--- start Reading text ---

Upon the pronouncement of God, sinners are under His just condemnation. Their guilt is clearly established, and just punishment awaits them. And it is right that they suffer the consequences that is brought to them, for they are worthy to be punished. They ought to be punished. They must stand to be punished, for they have sinned against the Holy and Righteous God.
The banishment to the eternal burning in the lake of fire is the just and proper end that sin has earned. This assignment is more than a mere separation from the joy that is felt by those who are related to God, and it is more than being denied His presence. It is not limited to this lack of fellowship with The Sovereign.
Punishment for sin is just that. It is punishment for sin. It is not the chastening of a Righteous Father, although it is in righteousness that God acts toward those who would not have Him to rule over them in this life. Remember that chastening is directed toward sons, legitimate sons, and never toward those who are not sons.

--- end Reading text ---
--- start Dataset content ---

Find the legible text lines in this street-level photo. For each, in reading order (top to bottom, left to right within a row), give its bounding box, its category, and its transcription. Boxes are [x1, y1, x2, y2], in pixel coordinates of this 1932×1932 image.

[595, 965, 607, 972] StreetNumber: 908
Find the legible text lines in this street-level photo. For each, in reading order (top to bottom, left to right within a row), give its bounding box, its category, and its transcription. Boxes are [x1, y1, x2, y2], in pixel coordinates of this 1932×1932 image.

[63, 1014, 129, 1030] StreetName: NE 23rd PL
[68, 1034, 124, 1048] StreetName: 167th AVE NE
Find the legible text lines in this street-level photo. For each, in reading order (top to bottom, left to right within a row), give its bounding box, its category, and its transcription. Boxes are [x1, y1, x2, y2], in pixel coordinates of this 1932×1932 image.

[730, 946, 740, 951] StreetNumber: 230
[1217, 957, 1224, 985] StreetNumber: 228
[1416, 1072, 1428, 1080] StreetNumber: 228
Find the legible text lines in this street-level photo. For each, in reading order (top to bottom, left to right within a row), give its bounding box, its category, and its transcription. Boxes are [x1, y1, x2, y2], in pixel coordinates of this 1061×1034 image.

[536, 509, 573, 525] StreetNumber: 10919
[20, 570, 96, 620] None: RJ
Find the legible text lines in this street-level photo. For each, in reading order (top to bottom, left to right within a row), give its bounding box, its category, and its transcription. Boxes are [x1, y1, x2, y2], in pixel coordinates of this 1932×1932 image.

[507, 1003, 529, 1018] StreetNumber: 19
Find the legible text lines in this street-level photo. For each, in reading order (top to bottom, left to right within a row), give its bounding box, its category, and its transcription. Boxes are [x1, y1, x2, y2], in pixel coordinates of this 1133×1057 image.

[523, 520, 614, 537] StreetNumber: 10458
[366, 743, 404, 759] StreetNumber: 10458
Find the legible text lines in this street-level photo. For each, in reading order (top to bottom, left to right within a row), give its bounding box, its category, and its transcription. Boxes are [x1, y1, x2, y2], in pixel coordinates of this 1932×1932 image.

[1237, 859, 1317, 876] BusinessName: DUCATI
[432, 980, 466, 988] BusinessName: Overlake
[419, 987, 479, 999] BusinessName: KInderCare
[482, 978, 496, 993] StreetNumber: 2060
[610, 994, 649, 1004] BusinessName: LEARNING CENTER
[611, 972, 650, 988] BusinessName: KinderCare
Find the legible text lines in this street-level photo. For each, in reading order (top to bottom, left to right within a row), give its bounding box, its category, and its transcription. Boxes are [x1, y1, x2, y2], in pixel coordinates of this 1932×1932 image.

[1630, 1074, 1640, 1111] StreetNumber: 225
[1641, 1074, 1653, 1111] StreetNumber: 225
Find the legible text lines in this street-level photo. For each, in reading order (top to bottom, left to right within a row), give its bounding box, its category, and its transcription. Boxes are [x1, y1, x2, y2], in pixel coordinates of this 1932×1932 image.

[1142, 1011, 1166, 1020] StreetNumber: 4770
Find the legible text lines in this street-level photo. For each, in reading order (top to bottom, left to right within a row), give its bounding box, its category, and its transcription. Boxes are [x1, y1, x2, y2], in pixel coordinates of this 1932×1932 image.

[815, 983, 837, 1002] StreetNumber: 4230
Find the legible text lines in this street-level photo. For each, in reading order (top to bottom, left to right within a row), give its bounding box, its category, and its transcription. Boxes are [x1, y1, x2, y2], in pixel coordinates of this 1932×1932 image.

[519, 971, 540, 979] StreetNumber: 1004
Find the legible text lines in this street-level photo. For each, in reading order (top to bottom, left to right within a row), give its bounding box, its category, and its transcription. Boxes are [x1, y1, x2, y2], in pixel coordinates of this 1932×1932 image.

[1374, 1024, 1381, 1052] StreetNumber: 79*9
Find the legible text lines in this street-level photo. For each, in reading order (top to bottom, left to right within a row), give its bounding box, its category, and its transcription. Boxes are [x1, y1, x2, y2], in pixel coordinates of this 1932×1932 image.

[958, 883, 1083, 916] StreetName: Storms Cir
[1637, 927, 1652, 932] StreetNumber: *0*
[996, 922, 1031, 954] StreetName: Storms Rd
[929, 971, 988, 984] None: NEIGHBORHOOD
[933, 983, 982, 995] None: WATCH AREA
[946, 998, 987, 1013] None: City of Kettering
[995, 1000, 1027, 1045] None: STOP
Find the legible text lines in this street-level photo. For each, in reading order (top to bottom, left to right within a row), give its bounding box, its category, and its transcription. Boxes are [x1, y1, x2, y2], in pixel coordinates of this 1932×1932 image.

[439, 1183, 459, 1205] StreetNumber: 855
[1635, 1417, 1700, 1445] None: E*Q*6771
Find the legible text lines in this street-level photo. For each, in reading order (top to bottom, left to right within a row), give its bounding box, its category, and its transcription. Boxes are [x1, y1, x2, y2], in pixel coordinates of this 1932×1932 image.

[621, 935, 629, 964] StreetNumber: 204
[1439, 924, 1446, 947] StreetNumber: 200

--- end Dataset content ---

**Problem set**
- A) In the passage on punishment for sin, toward whom is chastening directed?
- B) Please carry the passage on punishment for sin forward from its final sentence.

**Task-by-task answers**
- A) Chastening is directed toward sons, legitimate sons, and never toward those who are not sons.

- B)
No basis can be found to suggest that the fires of punishment are intended to be purging in their character. They are indeed fires of punishment. They are so designed, and it is with intent that they inflict punishment. Therefore, we see that the nature of the atonement is punitive.
Because the sin of man is an open and direct affront to the Holy, Righteous nature of God, nothing less than a total and absolute rendering of exact, distinct, and suitable ransom price be paid in order to satisfy the just claim that God demands, and that the sinner rightly owes to Him, which just debt MUST be paid.
Thus, we read, in prophetic language that is undeniable, “I am poured out like water, and all my bones are out of joint: my heart is like wax; it is melted in the midst of my bowels. My strength is dried up like a potsherd; and my tongue cleaveth to my jaws; and thou hast brought me into the dust of death. For dogs have compassed me: the assembly of the wicked have enclosed me: they pierced my hands and my feet. I may tell all my bones: they look and stare upon me. They part my garments among them, and cast lots upon my vesture” (Psalms -18).
And this: “Surely he hath borne our griefs, and carried our sorrows: yet we did esteem him stricken, smitten of God, and afflicted. But he was wounded for our transgressions, he was bruised for our iniquities: the chastisement of our peace was upon him; and with his stripes we are healed” (Isaiah 53:4, 5).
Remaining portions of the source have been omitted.